Well there’s the IPCC Report, which is enough for a lifetime, and damn-it-to-hell. Plus I was saddled with a call to Rogers to sort out my mother’s account. I lost my temper, and that’s not like me. The insanity of the scenario shouldn’t have bothered me as much as it did–it’s mundane garbage, but a part of life. I hated that there was no talk of gods, or the deep quiet before night falls like a curtain before a play. I was aware of how much I despised having to take part in it. You know, death is better. Death has “awe” and love, and it’s something we all hold. Life and death are sacred, so while I am doing either of them, to waste a second having to make the call I did is insulting.


 
But you got through it, and you learned something about yourself, right?


 
Yes, I learned. I feel like if the top of my head opened up, my ME would float up and out of this body. I don’t think I belong here–got on the wrong bus perhaps.


 
Speak more of “awe.”


 
Oh, well beauty, and all of the other words that I’ve written about contribute, but awe is a pinnacle moment. Awe is separate from the mundane, a surrendering to a call to beauty! While I was camping out west on the Bow River, I remember getting up in the morning, making my coffee, and then walking to an opening in the trees so that I could see a specific mountain top. I could think of the mountain, but when I stood there and looked at it, I was so moved.
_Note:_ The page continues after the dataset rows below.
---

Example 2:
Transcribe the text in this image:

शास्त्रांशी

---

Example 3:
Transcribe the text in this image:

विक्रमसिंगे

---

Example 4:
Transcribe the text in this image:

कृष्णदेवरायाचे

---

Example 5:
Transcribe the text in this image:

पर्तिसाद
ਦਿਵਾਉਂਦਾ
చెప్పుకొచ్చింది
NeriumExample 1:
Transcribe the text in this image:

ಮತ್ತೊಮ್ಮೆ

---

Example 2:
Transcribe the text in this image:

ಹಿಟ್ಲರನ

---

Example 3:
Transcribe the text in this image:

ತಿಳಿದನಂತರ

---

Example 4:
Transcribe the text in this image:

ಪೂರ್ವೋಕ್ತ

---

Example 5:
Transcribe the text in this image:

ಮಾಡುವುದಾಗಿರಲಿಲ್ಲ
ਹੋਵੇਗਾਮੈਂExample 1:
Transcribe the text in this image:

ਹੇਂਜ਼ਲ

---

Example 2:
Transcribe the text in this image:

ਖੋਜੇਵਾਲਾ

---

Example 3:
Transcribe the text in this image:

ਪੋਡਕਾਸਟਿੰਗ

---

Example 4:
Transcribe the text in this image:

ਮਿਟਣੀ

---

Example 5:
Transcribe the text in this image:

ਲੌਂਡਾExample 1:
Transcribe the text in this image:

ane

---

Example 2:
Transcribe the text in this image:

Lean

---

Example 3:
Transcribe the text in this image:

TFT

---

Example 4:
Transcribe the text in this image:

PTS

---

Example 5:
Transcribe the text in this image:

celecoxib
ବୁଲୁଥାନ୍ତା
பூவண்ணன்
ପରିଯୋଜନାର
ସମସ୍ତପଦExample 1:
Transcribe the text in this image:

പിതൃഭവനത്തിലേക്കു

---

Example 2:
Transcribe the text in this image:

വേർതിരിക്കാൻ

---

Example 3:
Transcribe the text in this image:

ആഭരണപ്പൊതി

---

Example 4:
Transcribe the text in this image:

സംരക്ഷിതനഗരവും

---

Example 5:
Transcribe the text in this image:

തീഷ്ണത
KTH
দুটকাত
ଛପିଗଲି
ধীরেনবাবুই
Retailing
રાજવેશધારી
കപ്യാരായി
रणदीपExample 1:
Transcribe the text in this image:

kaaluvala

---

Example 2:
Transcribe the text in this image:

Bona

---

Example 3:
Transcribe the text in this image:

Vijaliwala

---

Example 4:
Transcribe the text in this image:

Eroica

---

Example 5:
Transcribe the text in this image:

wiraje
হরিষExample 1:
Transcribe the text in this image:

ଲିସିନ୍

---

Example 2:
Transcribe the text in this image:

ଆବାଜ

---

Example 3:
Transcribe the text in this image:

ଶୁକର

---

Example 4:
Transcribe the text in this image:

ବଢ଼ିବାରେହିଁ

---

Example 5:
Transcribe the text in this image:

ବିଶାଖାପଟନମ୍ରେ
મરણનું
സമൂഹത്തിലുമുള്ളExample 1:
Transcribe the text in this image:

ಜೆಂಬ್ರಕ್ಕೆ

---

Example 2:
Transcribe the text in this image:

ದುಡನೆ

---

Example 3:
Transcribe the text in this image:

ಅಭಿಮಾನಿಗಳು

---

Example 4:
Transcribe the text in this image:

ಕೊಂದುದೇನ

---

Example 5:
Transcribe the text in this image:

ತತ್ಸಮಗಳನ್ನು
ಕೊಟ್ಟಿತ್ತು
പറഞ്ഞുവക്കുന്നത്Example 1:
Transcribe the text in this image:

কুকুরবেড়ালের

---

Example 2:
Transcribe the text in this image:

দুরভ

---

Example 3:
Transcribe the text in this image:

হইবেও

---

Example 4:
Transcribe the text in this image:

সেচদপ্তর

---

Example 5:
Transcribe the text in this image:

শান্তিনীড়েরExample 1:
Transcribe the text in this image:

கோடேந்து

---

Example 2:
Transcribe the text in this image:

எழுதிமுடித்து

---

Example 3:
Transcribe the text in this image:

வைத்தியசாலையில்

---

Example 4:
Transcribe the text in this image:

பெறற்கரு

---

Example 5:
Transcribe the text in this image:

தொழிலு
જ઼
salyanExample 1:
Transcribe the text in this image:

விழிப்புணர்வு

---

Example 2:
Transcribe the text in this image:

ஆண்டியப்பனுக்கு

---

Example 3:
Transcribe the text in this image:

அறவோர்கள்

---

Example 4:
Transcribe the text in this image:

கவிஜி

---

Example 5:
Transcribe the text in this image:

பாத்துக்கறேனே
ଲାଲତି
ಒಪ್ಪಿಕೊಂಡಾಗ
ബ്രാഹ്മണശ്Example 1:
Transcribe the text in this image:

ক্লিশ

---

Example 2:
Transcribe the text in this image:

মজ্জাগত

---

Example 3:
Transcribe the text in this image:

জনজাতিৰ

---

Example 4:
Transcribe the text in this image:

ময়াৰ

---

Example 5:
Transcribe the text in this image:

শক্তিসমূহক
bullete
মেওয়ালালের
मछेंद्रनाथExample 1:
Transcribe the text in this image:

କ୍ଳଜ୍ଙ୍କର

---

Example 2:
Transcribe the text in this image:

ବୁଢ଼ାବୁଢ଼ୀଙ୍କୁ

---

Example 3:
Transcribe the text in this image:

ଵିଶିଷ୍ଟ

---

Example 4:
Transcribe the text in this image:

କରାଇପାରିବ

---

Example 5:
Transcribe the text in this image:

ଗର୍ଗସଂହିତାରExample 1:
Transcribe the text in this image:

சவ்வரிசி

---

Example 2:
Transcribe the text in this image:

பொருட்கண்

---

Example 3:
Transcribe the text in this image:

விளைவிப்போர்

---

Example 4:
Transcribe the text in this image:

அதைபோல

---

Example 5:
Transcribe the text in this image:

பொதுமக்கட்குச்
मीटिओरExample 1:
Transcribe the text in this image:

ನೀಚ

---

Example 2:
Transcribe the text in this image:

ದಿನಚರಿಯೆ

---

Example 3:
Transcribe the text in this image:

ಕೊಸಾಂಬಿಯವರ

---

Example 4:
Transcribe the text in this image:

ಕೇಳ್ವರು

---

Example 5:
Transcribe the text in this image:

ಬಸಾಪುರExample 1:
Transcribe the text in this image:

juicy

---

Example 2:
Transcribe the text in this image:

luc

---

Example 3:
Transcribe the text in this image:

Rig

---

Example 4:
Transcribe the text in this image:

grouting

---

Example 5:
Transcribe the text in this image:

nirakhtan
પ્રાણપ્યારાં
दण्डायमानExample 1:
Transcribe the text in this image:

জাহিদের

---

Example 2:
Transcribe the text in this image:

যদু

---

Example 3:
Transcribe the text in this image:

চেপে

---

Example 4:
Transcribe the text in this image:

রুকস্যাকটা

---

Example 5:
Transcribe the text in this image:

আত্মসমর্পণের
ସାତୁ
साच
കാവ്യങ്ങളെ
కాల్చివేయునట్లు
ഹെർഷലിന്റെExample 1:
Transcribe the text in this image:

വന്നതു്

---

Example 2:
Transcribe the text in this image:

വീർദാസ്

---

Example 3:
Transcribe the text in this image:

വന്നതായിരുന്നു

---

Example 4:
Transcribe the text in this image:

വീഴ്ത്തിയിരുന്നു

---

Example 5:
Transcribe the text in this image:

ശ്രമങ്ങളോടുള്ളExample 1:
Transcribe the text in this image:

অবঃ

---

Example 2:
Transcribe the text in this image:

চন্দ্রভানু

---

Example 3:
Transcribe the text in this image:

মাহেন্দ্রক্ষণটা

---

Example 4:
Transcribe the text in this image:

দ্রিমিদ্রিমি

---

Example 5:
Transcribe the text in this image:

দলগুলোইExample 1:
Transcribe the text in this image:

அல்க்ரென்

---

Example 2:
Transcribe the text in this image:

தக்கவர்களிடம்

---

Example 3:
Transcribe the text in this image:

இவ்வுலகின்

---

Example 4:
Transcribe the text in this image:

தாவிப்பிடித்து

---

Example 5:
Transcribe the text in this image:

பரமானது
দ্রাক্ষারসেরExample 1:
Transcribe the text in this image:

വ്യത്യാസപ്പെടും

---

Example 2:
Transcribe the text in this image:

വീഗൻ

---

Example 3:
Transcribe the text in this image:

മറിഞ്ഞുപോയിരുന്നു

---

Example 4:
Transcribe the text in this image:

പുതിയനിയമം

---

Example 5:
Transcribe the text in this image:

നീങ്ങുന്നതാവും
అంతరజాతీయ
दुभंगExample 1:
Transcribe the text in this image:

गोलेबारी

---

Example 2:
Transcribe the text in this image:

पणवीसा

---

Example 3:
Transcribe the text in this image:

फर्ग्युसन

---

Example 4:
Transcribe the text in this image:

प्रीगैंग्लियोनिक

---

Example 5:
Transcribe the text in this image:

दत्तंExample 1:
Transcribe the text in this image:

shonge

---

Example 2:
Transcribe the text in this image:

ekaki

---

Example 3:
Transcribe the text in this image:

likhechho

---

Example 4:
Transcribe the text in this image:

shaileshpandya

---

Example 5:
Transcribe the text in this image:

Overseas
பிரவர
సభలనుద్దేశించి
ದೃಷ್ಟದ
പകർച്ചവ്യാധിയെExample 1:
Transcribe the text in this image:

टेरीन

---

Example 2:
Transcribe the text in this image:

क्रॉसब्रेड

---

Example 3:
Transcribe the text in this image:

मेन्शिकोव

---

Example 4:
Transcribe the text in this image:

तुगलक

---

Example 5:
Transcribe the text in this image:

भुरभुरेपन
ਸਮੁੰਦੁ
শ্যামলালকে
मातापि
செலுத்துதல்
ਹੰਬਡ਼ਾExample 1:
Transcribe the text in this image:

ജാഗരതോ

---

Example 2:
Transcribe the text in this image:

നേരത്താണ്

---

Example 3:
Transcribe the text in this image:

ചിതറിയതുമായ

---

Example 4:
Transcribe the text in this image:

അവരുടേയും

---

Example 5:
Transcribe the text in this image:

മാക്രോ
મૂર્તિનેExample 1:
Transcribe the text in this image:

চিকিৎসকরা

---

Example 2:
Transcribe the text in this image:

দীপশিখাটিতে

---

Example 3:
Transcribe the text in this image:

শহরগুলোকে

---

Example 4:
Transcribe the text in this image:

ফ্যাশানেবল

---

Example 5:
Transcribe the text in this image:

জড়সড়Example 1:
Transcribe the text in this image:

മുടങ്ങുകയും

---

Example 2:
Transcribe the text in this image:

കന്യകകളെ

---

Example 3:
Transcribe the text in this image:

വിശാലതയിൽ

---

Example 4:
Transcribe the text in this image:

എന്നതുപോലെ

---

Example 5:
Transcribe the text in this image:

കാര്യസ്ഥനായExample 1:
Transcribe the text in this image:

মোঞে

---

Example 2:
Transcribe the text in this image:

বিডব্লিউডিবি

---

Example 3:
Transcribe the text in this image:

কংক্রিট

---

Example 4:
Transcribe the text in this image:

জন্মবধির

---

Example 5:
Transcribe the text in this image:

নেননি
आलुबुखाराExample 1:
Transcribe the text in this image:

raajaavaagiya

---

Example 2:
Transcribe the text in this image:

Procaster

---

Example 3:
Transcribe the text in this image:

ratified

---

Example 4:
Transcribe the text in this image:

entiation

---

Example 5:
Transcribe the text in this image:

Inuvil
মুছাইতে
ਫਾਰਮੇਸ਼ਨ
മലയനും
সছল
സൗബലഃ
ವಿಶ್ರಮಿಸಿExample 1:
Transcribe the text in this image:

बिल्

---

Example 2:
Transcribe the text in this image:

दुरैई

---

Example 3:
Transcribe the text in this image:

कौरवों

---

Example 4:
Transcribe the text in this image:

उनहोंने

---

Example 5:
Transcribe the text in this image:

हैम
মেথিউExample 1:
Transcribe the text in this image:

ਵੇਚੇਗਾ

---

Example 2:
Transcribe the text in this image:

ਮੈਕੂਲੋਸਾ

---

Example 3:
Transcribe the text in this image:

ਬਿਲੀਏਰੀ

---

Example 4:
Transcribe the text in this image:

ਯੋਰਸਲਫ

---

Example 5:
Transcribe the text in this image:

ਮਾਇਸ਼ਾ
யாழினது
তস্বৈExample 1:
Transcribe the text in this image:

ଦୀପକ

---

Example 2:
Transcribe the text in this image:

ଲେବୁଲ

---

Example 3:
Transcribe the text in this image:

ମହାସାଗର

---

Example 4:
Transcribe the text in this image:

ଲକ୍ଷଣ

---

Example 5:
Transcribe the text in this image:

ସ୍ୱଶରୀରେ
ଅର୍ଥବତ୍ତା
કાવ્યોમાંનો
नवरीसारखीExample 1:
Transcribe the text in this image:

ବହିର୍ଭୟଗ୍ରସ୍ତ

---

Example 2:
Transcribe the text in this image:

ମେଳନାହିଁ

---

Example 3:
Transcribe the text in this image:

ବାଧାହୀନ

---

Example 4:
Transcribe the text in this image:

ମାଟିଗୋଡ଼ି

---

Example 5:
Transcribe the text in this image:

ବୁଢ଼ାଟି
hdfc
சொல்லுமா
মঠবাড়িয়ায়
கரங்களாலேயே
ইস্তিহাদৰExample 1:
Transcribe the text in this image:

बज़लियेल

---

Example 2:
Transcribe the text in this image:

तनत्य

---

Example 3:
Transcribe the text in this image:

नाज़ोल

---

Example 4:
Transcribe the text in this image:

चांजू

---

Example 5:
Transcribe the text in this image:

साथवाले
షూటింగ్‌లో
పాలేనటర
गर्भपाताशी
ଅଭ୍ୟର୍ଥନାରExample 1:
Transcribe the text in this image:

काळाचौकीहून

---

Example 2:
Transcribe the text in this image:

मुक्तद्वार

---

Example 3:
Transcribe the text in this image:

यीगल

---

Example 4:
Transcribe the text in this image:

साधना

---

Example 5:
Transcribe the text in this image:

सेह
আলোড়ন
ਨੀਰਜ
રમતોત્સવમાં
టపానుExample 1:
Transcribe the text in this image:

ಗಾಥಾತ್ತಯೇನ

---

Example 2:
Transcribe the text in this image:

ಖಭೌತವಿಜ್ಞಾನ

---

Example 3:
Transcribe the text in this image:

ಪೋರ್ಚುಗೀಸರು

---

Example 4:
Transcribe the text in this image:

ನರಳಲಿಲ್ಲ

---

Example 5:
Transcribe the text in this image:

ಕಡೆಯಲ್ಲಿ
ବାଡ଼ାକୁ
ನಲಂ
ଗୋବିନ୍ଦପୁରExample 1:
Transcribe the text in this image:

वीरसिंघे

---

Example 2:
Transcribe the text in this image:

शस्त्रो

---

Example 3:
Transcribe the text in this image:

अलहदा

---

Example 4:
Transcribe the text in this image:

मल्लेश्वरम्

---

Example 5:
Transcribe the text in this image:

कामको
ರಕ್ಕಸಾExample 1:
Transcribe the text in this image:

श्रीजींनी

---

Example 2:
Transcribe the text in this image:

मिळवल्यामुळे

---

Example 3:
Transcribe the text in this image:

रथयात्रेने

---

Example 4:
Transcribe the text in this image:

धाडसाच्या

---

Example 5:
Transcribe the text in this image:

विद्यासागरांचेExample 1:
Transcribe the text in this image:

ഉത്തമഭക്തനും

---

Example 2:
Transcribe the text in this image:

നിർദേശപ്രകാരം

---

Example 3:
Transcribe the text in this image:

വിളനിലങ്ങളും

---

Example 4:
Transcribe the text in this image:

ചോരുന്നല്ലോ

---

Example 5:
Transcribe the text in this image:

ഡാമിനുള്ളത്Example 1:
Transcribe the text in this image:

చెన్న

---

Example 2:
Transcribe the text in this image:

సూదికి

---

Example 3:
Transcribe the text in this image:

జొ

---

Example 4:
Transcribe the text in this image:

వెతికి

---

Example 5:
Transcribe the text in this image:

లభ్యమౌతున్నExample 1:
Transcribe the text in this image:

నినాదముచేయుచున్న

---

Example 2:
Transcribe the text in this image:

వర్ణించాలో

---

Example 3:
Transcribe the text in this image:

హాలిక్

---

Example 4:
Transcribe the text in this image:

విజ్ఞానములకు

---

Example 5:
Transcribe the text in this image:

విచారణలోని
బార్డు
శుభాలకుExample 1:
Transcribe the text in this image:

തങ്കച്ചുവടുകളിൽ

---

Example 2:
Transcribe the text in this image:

Yes, I can summon certain mental images in order to boost a feeling, but to hear the music, to see the landscape, to touch your own hand and marvel at your aliveness, those can be moments that hitch a breath, drop a jaw. Words, fixed on a page in a certain way, brought up from the writer’s very soul for you to see sometimes result in a person carrying a book around just to have it near to hold onto. I’ve heard of people who will sleep with a book under their pillow for the love of the characters within who speak. I’ve heard.


 
I’ve heard of a person who has a play list so equated with times in her life that she can now barely listen to any of it. There is grief, but it’s no longer inflicting because she knows better and just doesn’t go there. Now there is new music, studied and taken in so that, like the rest, it will leave a grain of its own. Music, art, the natural world, are all contenders. And I just realized…


 
You do tend to discover things during your writing here!
 

I know. I love that. And here, it seems to me that it is “awe” that is a kind of coach, drawing the soul up and into meaning, and the grokking of the sublime. For me, the contrast between this sublime and the corporate garbage behaviour was so vast, so painful.


 
How is it that you will live in this world, feeling the way that you do?
 

That’s the question, isn’t it. With awe, I suppose. With awe, and with trust in what I have discovered. The problem is that the good moves are not a reflex yet, so I'll have to be diligent.